▶ WORK ITEM
The reply must repeat each entry exactly and contain no pictures.

*** DATA SUPPLIED

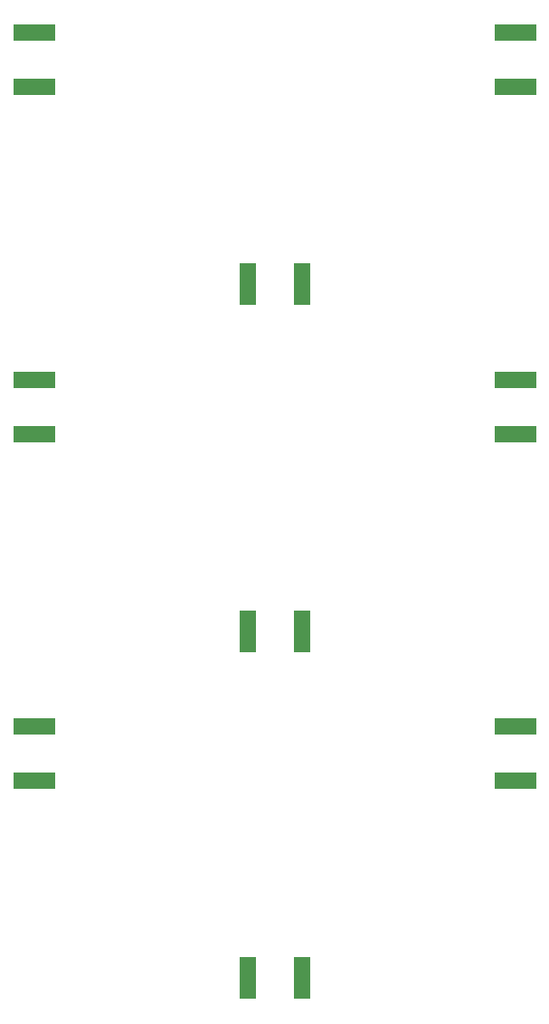
<source format=gbr>
G04 #@! TF.GenerationSoftware,KiCad,Pcbnew,(5.1.5)-3*
G04 #@! TF.CreationDate,2021-12-07T11:44:26+01:00*
G04 #@! TF.ProjectId,stitched capcoupler,73746974-6368-4656-9420-636170636f75,rev?*
G04 #@! TF.SameCoordinates,Original*
G04 #@! TF.FileFunction,Paste,Bot*
G04 #@! TF.FilePolarity,Positive*
%FSLAX46Y46*%
G04 Gerber Fmt 4.6, Leading zero omitted, Abs format (unit mm)*
G04 Created by KiCad (PCBNEW (5.1.5)-3) date 2021-12-07 11:44:26*
%MOMM*%
%LPD*%
G04 APERTURE LIST*
%ADD10R,1.500000X4.000000*%
%ADD11R,4.000000X1.500000*%
G04 APERTURE END LIST*
D10*
X72460000Y-1000000D03*
X77540000Y-1000000D03*
D11*
X97500000Y22540000D03*
X97500000Y17460000D03*
X52500000Y22540000D03*
X52500000Y17460000D03*
D10*
X72460000Y-33500000D03*
X77540000Y-33500000D03*
D11*
X97500000Y-9960000D03*
X97500000Y-15040000D03*
X52500000Y-9960000D03*
X52500000Y-15040000D03*
X52500000Y-47540000D03*
X52500000Y-42460000D03*
X97500000Y-47540000D03*
X97500000Y-42460000D03*
D10*
X77540000Y-66000000D03*
X72460000Y-66000000D03*
M02*

</source>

******

▶ WRITTEN ANSWER
<source format=gbr>
G04 #@! TF.GenerationSoftware,KiCad,Pcbnew,(5.1.5)-3*
G04 #@! TF.CreationDate,2021-12-07T11:44:26+01:00*
G04 #@! TF.ProjectId,stitched capcoupler,73746974-6368-4656-9420-636170636f75,rev?*
G04 #@! TF.SameCoordinates,Original*
G04 #@! TF.FileFunction,Paste,Bot*
G04 #@! TF.FilePolarity,Positive*
%FSLAX46Y46*%
G04 Gerber Fmt 4.6, Leading zero omitted, Abs format (unit mm)*
G04 Created by KiCad (PCBNEW (5.1.5)-3) date 2021-12-07 11:44:26*
%MOMM*%
%LPD*%
G04 APERTURE LIST*
%ADD10R,1.500000X4.000000*%
%ADD11R,4.000000X1.500000*%
G04 APERTURE END LIST*
D10*
X72460000Y-1000000D03*
X77540000Y-1000000D03*
D11*
X97500000Y22540000D03*
X97500000Y17460000D03*
X52500000Y22540000D03*
X52500000Y17460000D03*
D10*
X72460000Y-33500000D03*
X77540000Y-33500000D03*
D11*
X97500000Y-9960000D03*
X97500000Y-15040000D03*
X52500000Y-9960000D03*
X52500000Y-15040000D03*
X52500000Y-47540000D03*
X52500000Y-42460000D03*
X97500000Y-47540000D03*
X97500000Y-42460000D03*
D10*
X77540000Y-66000000D03*
X72460000Y-66000000D03*
M02*

</source>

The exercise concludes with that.